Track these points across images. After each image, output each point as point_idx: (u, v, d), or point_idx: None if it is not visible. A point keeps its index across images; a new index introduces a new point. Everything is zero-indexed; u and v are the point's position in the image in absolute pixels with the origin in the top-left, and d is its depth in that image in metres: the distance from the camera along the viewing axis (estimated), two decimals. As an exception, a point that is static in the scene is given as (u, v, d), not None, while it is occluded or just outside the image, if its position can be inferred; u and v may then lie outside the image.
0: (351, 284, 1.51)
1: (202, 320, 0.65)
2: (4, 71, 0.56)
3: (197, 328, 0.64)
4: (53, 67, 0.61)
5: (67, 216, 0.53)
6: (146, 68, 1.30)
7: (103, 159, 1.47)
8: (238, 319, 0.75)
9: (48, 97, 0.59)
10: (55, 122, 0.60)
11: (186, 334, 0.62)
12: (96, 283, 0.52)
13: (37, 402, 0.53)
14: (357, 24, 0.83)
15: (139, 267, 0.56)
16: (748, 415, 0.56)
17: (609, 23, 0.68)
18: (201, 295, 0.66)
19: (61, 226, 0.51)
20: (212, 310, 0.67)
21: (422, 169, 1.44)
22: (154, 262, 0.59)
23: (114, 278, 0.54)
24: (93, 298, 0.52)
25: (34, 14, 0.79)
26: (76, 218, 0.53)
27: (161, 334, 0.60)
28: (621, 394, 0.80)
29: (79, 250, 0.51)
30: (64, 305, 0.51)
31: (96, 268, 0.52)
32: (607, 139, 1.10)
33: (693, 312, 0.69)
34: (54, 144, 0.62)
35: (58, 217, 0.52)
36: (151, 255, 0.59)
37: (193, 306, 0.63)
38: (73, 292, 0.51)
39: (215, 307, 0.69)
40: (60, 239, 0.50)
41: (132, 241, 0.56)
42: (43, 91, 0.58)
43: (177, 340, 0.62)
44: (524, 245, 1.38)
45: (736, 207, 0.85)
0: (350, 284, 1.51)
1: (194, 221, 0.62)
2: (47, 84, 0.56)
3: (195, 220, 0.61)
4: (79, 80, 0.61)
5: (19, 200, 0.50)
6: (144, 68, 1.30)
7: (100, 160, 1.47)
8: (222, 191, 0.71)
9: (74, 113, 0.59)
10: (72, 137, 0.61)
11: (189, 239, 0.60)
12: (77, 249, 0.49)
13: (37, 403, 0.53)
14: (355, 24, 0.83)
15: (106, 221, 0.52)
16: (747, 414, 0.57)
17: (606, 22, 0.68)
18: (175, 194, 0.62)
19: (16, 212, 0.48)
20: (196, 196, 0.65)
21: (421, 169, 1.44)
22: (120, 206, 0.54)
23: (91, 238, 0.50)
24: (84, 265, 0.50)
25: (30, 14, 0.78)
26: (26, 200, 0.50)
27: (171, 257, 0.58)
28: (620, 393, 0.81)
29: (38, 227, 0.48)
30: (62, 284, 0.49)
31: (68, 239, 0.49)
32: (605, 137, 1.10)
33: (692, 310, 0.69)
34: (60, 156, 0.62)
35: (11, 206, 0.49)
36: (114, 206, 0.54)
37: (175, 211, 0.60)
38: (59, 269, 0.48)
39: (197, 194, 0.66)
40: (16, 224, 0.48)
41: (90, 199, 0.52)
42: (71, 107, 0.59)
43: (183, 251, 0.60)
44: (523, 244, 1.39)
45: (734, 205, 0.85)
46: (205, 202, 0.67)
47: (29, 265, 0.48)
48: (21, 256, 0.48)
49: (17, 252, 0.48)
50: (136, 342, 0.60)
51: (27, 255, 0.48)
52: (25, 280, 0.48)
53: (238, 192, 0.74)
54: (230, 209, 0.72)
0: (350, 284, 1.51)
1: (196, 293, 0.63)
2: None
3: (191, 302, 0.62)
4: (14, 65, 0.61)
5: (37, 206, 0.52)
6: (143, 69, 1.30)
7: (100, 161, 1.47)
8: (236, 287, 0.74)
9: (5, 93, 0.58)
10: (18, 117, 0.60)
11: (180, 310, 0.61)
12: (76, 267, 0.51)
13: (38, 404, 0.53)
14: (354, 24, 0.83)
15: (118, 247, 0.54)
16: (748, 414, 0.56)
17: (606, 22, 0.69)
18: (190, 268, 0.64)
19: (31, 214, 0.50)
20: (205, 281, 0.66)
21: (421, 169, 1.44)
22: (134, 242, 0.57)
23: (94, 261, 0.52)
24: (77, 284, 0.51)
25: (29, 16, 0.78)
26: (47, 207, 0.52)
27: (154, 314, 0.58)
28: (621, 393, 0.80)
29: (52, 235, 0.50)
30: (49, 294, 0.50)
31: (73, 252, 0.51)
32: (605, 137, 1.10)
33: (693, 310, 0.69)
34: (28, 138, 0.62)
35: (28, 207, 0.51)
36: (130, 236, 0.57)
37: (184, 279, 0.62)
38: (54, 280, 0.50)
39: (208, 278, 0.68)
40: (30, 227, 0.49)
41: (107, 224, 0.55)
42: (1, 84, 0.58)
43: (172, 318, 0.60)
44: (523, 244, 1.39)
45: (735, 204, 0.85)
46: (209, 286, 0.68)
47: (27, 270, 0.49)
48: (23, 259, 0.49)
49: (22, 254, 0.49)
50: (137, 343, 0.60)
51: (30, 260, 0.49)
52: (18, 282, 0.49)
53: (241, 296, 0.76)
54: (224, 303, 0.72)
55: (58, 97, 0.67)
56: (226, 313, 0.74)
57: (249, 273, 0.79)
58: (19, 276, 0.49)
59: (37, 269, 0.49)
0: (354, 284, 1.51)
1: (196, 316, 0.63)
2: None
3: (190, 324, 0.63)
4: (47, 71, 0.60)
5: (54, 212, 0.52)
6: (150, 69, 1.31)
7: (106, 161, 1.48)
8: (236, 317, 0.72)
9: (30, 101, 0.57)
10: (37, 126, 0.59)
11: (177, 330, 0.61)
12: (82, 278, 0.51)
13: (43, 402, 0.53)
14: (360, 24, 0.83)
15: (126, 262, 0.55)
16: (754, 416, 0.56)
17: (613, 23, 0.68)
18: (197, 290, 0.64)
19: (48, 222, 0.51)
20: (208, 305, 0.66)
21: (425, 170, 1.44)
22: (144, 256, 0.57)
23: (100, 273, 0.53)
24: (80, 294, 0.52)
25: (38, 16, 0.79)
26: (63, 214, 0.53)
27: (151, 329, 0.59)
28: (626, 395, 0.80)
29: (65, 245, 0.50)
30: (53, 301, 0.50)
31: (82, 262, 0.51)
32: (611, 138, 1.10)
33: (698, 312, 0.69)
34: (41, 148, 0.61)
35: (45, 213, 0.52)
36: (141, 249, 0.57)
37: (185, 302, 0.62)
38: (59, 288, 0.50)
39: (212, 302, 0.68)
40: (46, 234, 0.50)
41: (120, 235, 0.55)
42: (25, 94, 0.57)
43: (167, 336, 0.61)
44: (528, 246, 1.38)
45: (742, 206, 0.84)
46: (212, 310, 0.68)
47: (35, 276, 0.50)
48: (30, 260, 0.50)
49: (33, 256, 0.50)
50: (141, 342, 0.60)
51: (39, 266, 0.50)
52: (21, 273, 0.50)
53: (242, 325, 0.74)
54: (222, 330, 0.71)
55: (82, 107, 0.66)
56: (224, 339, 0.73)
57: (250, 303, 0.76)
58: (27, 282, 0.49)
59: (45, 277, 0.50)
▬▬▬▬▬▬
Task goal
Output the whole listing word for word.

Answer to the exercise
Track these points across images. After each image, output each point as point_idx: (u, v, d), or point_idx: None if it is not visible. A point keeps its index across images; a new index introduces a new point. Everything is zero-indexed; u and v are the point's position in the image in absolute pixels with the origin in the top-left, and d is its depth in that image in metres: the distance from the camera along the viewing axis (estimated), two decimals. As an exception, a point that is static in the scene is given as (u, v, d), not None, while it is occluded or just outside the image, if its position can be inferred; u and v may then lie outside the image.
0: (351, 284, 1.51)
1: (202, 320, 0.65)
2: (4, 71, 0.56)
3: (197, 328, 0.64)
4: (53, 67, 0.61)
5: (67, 216, 0.53)
6: (146, 68, 1.30)
7: (103, 159, 1.47)
8: (238, 319, 0.75)
9: (48, 97, 0.59)
10: (55, 122, 0.60)
11: (186, 334, 0.62)
12: (96, 283, 0.52)
13: (37, 402, 0.53)
14: (357, 24, 0.83)
15: (139, 267, 0.56)
16: (748, 415, 0.56)
17: (609, 23, 0.68)
18: (201, 295, 0.66)
19: (61, 226, 0.51)
20: (212, 310, 0.67)
21: (422, 169, 1.44)
22: (154, 262, 0.59)
23: (114, 278, 0.54)
24: (93, 298, 0.52)
25: (34, 14, 0.79)
26: (76, 218, 0.53)
27: (161, 334, 0.60)
28: (621, 394, 0.80)
29: (79, 250, 0.51)
30: (64, 305, 0.51)
31: (96, 268, 0.52)
32: (607, 139, 1.10)
33: (693, 312, 0.69)
34: (54, 144, 0.62)
35: (58, 217, 0.52)
36: (151, 255, 0.59)
37: (193, 306, 0.63)
38: (73, 292, 0.51)
39: (215, 307, 0.69)
40: (60, 239, 0.50)
41: (132, 241, 0.56)
42: (43, 91, 0.58)
43: (177, 340, 0.62)
44: (524, 245, 1.38)
45: (736, 207, 0.85)
0: (350, 284, 1.51)
1: (194, 221, 0.62)
2: (47, 84, 0.56)
3: (195, 220, 0.61)
4: (79, 80, 0.61)
5: (19, 200, 0.50)
6: (144, 68, 1.30)
7: (100, 160, 1.47)
8: (222, 191, 0.71)
9: (74, 113, 0.59)
10: (72, 137, 0.61)
11: (189, 239, 0.60)
12: (77, 249, 0.49)
13: (37, 403, 0.53)
14: (355, 24, 0.83)
15: (106, 221, 0.52)
16: (747, 414, 0.57)
17: (606, 22, 0.68)
18: (175, 194, 0.62)
19: (16, 212, 0.48)
20: (196, 196, 0.65)
21: (421, 169, 1.44)
22: (120, 206, 0.54)
23: (91, 238, 0.50)
24: (84, 265, 0.50)
25: (30, 14, 0.78)
26: (26, 200, 0.50)
27: (171, 257, 0.58)
28: (620, 393, 0.81)
29: (38, 227, 0.48)
30: (62, 284, 0.49)
31: (68, 239, 0.49)
32: (605, 137, 1.10)
33: (692, 310, 0.69)
34: (60, 156, 0.62)
35: (11, 206, 0.49)
36: (114, 206, 0.54)
37: (175, 211, 0.60)
38: (59, 269, 0.48)
39: (197, 194, 0.66)
40: (16, 224, 0.48)
41: (90, 199, 0.52)
42: (71, 107, 0.59)
43: (183, 251, 0.60)
44: (523, 244, 1.39)
45: (734, 205, 0.85)
46: (205, 202, 0.67)
47: (29, 265, 0.48)
48: (21, 256, 0.48)
49: (17, 252, 0.48)
50: (136, 342, 0.60)
51: (27, 255, 0.48)
52: (25, 280, 0.48)
53: (238, 192, 0.74)
54: (230, 209, 0.72)
0: (350, 284, 1.51)
1: (196, 293, 0.63)
2: None
3: (191, 302, 0.62)
4: (14, 65, 0.61)
5: (37, 206, 0.52)
6: (143, 69, 1.30)
7: (100, 161, 1.47)
8: (236, 287, 0.74)
9: (5, 93, 0.58)
10: (18, 117, 0.60)
11: (180, 310, 0.61)
12: (76, 267, 0.51)
13: (38, 404, 0.53)
14: (354, 24, 0.83)
15: (118, 247, 0.54)
16: (748, 414, 0.56)
17: (606, 22, 0.69)
18: (190, 268, 0.64)
19: (31, 214, 0.50)
20: (205, 281, 0.66)
21: (421, 169, 1.44)
22: (134, 242, 0.57)
23: (94, 261, 0.52)
24: (77, 284, 0.51)
25: (29, 16, 0.78)
26: (47, 207, 0.52)
27: (154, 314, 0.58)
28: (621, 393, 0.80)
29: (52, 235, 0.50)
30: (49, 294, 0.50)
31: (73, 252, 0.51)
32: (605, 137, 1.10)
33: (693, 310, 0.69)
34: (28, 138, 0.62)
35: (28, 207, 0.51)
36: (130, 236, 0.57)
37: (184, 279, 0.62)
38: (54, 280, 0.50)
39: (208, 278, 0.68)
40: (30, 227, 0.49)
41: (107, 224, 0.55)
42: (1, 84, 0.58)
43: (172, 318, 0.60)
44: (523, 244, 1.39)
45: (735, 204, 0.85)
46: (209, 286, 0.68)
47: (27, 270, 0.49)
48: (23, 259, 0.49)
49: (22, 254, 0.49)
50: (137, 343, 0.60)
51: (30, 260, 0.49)
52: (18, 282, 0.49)
53: (241, 296, 0.76)
54: (224, 303, 0.72)
55: (58, 97, 0.67)
56: (226, 313, 0.74)
57: (249, 273, 0.79)
58: (19, 276, 0.49)
59: (37, 269, 0.49)
0: (354, 284, 1.51)
1: (196, 316, 0.63)
2: None
3: (190, 324, 0.63)
4: (47, 71, 0.60)
5: (54, 212, 0.52)
6: (150, 69, 1.31)
7: (106, 161, 1.48)
8: (236, 317, 0.72)
9: (30, 101, 0.57)
10: (37, 126, 0.59)
11: (177, 330, 0.61)
12: (82, 278, 0.51)
13: (43, 402, 0.53)
14: (360, 24, 0.83)
15: (126, 262, 0.55)
16: (754, 416, 0.56)
17: (613, 23, 0.68)
18: (197, 290, 0.64)
19: (48, 222, 0.51)
20: (208, 305, 0.66)
21: (425, 170, 1.44)
22: (144, 256, 0.57)
23: (100, 273, 0.53)
24: (80, 294, 0.52)
25: (38, 16, 0.79)
26: (63, 214, 0.53)
27: (151, 329, 0.59)
28: (626, 395, 0.80)
29: (65, 245, 0.50)
30: (53, 301, 0.50)
31: (82, 262, 0.51)
32: (611, 138, 1.10)
33: (698, 312, 0.69)
34: (41, 148, 0.61)
35: (45, 213, 0.52)
36: (141, 249, 0.57)
37: (185, 302, 0.62)
38: (59, 288, 0.50)
39: (212, 302, 0.68)
40: (46, 234, 0.50)
41: (120, 235, 0.55)
42: (25, 94, 0.57)
43: (167, 336, 0.61)
44: (528, 246, 1.38)
45: (742, 206, 0.84)
46: (212, 310, 0.68)
47: (35, 276, 0.50)
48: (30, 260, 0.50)
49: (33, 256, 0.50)
50: (141, 342, 0.60)
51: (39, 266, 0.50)
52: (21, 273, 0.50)
53: (242, 325, 0.74)
54: (222, 330, 0.71)
55: (82, 107, 0.66)
56: (224, 339, 0.73)
57: (250, 303, 0.76)
58: (27, 282, 0.49)
59: (45, 277, 0.50)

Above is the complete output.